L’annonce fait l’effet d’une bombe. Joseph Kabila, l’ancien président de la République démocratique du Congo (2001 – 2018), sa famille et des proches auraient détourné près de 138 millions de dollars (122,5 millions d'euros) des caisses de l'État congolais entre 2013 et 2018. Probablement plus… C’est la conclusion d’une enquête nommée ‘Congo Hold-up’, menée par un réseau international d'investigation journalistique qui rassemble 19 médias (européens, avec European Investigative Collaborations, américains, congolais et libanais) ainsi que cinq ONG spécialisées dans la lutte contre la corruption. On parle déjà de la plus importante fuite de documents bancaires d’Afrique…
L’effet d’une bombe, mais une bombe à retardement. Puisque des soupçons pesaient déjà fortement sur les manœuvres financières de Joseph Kabila, notamment dans l’exploitation minière, par le biais de l’entreprise publique minière, Gécamines. Cette fois, l’enquête Congo Holdup va plus loin. Elle révèle pour la première fois, les noms de ceux qui ont participé à ce détournement présumé et la manière dont ils ont procédé, documents signés à l’appui.
3,5 millions de documents
L’enquête s’est faite sur base de plus de 3,5 millions de documents : relevés bancaires, courriels, contrats, factures et dossiers d'entreprise, etc. issus de la banque gabonaise BGFI et obtenus par Mediapart ainsi que l'ONG Plateforme pour la protection des lanceurs d'alerte en Afrique (PPLAAF). Les journalistes ont mis au jour un schéma de corruption à grande échelle.
Joseph Kabila et sa famille "ont pu se livrer à un véritable pillage des caisses de l'État", dénoncent les journalistes, grâce à la filiale congolaise de la BGFI, dirigée par le frère adoptif du président, Francis Selemani, et via une société boîte aux lettres, Sud Oil.
En plus de pots-de-vin, Sud Oil aurait perçu "une sorte de 'Taxe Kabila’" auprès de plusieurs institutions et entreprises publiques congolaises comme, entre autres, la Banque centrale, l'entreprise minière nationale Gécamines et le Fonds national d'entretien routier. La paye de 925 casques bleus congolais opérant en Centrafrique a même été détournée par le clan Kabila via la BGFI, selon les journalistes à l'origine de l'enquête.
Pour la première fois, on peut retracer le circuit du détournement de l’argent public
"Cette enquête est d’une ampleur inégalée", s’exclame Jean Claude Mputu, membre de Resource Matters et porte-parole du collectif anti-corruption ‘Le Congo n’est pas à vendre’, dont certains membres ont participé à l’enquête. "Pour la première fois, on peut retracer le circuit du détournement de l’argent public : depuis un compte public, de la Banque centrale du Congo ou de la Gécamines, vers une banque qui s’avère être la plaque tournante de ce processus de détournement. Ces documents permettent de retracer d’où l’argent est parti et où il a atterri. Soit dans une entreprise appartenant à Joseph Kabila, soit dans les comptes bancaires de son entourage proche. Des personnes identifiables, puisque pour retirer des millions à la banque, il faut signer. Tout cela au mépris de la loi congolaise, au mépris des règles du secteur bancaire, sans parler des questions éthiques…".

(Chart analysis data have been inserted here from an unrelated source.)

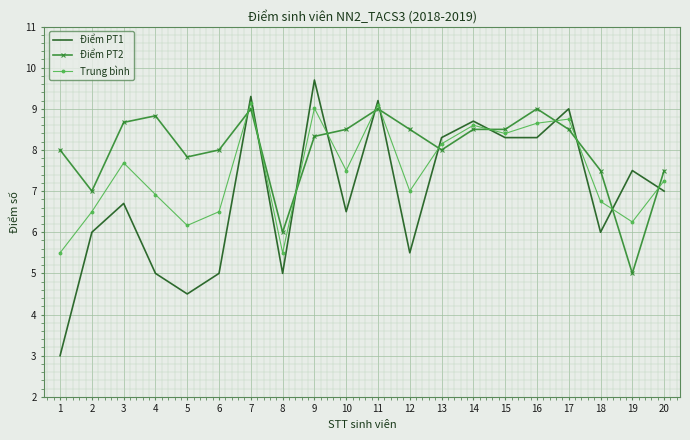

Rank the series at 15 from highest to lowest value.

Điểm PT2, Trung bình, Điểm PT1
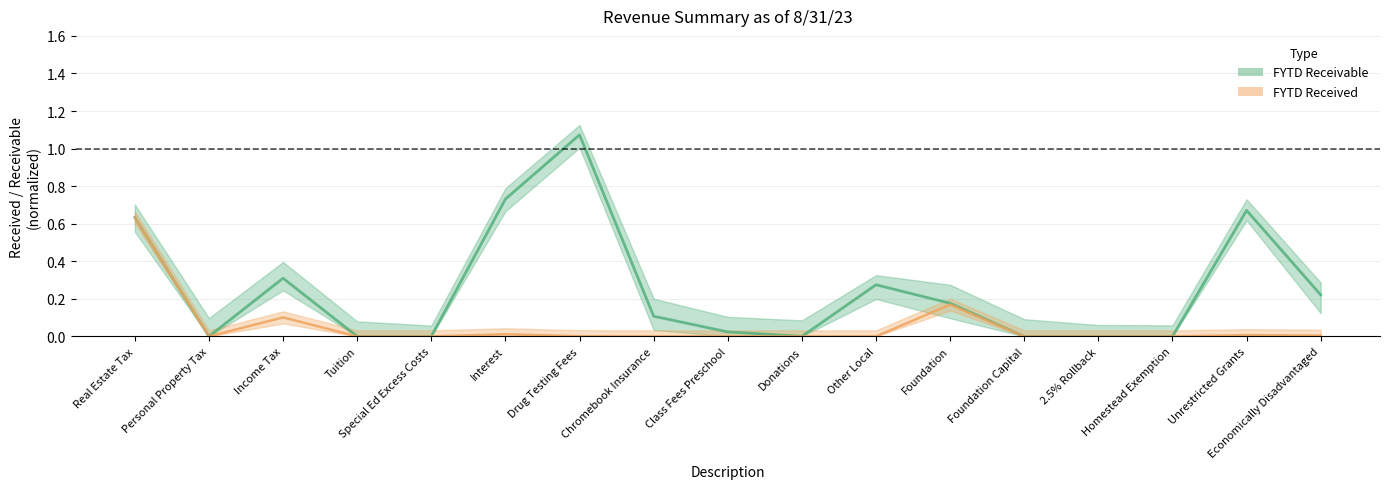

What position from the left is Unrestricted Grants?

16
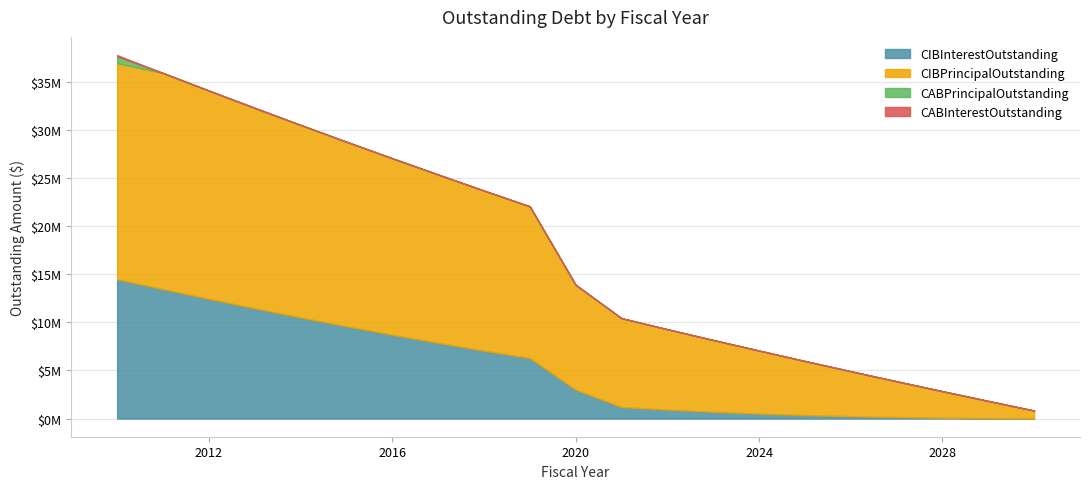

True or false: CIBInterestOutstanding and CIBPrincipalOutstanding intersect in this chart.

False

De fait, ce détournement présumé des richesses s’est produit sans scrupules, dans un pays parmi les plus pauvres au monde. En RDC, aujourd’hui, plus de 70% de la population vit avec moins de deux dollars par jour.
"Concernant les flux financiers de la Gécamines, nous avions des soupçons que des sommes avaient été détournées", ajoute Jean-Claude Mputu. "Cette enquête nous montre, preuve à l’appui, quand ces sommes ont été transférées et qui en sont les bénéficiaires".